To summarize, kubectl is the client-side tool used to interact with the Kubernetes cluster, whereas kubelet is the agent that runs on each worker node and manages the containers and pods on that node.

Explain the role of the API server:

The API server is a key component of the control plane in a Kubernetes cluster. It acts as the central control point and primary interface for interacting with the cluster. The API server exposes the Kubernetes API, which allows users, administrators, and other components to communicate with the cluster.

Here are the primary roles and responsibilities of the API server:

  1. API Endpoint:
    The API server serves as the endpoint for all communication with the Kubernetes cluster. Clients, including kubectl and other Kubernetes components, send requests to the API server to perform various operations on the cluster, such as creating or updating resources, retrieving cluster information, or issuing commands.

  2. Authentication and Authorization:
    The API server handles authentication and authorization of requests made to the cluster. It verifies the identity of the client making the request and checks whether the client has the necessary permissions to perform the requested operation. This ensures that only authorized users and components can access and modify the cluster's resources.

  3. Validation and Admission Control:
    The API server validates incoming requests to ensure they comply with the cluster's configuration and policies. It performs checks to verify that the requested resources are well-formed and that the specified values are within acceptable ranges. Additionally, the API server supports admission control plugins that allow custom validation and mutation logic to be applied to incoming requests.

  4. Resource Management:
    The API server manages the cluster's resources and state by storing and updating information about the cluster's objects, such as pods, services, deployments, and namespaces. It persists this information in the cluster's backing store, typically etcd. When clients make requests to create, update, or delete resources, the API server validates the requests, updates the object's state, and ensures consistency across the cluster.

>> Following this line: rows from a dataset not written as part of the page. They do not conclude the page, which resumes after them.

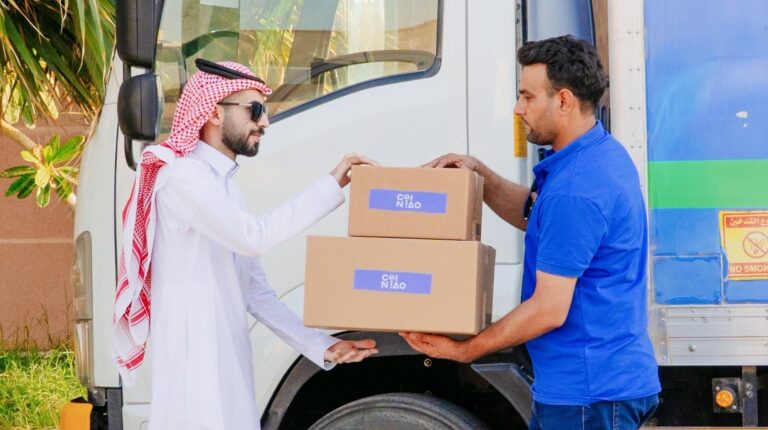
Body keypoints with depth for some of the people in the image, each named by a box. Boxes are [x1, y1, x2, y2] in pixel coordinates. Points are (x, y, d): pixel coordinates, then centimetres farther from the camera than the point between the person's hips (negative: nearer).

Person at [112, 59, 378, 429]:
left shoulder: (222, 185, 19)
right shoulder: (182, 175, -10)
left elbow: (255, 293, 16)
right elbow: (254, 237, -24)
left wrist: (321, 348, 5)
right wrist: (332, 186, -18)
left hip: (226, 363, 9)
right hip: (195, 362, -9)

  5. Cluster-wide Coordination:
    The API server acts as a centralized coordinator for various cluster-wide operations. It ensures that changes made by different clients are properly coordinated and synchronized. For example, when a client requests the creation of a pod, the API server coordinates with the scheduler to determine which node should run the pod and updates the desired state accordingly.

  6. Custom Resource Definitions (CRDs):
    The API server supports Custom Resource Definitions, which allow users to define their own custom resource types and controllers. CRDs extend the Kubernetes API to include user-defined resources, enabling the creation of custom controllers that manage and reconcile the state of these resources.

Overall, the API server plays a crucial role in managing the Kubernetes cluster. It provides a unified and standardized interface for interacting with the cluster, handles authentication and authorization, validates and stores cluster state, and coordinates cluster-wide operations. The API server is vital for managing the lifecycle of Kubernetes resources and ensuring the cluster operates according to the desired configuration and policies.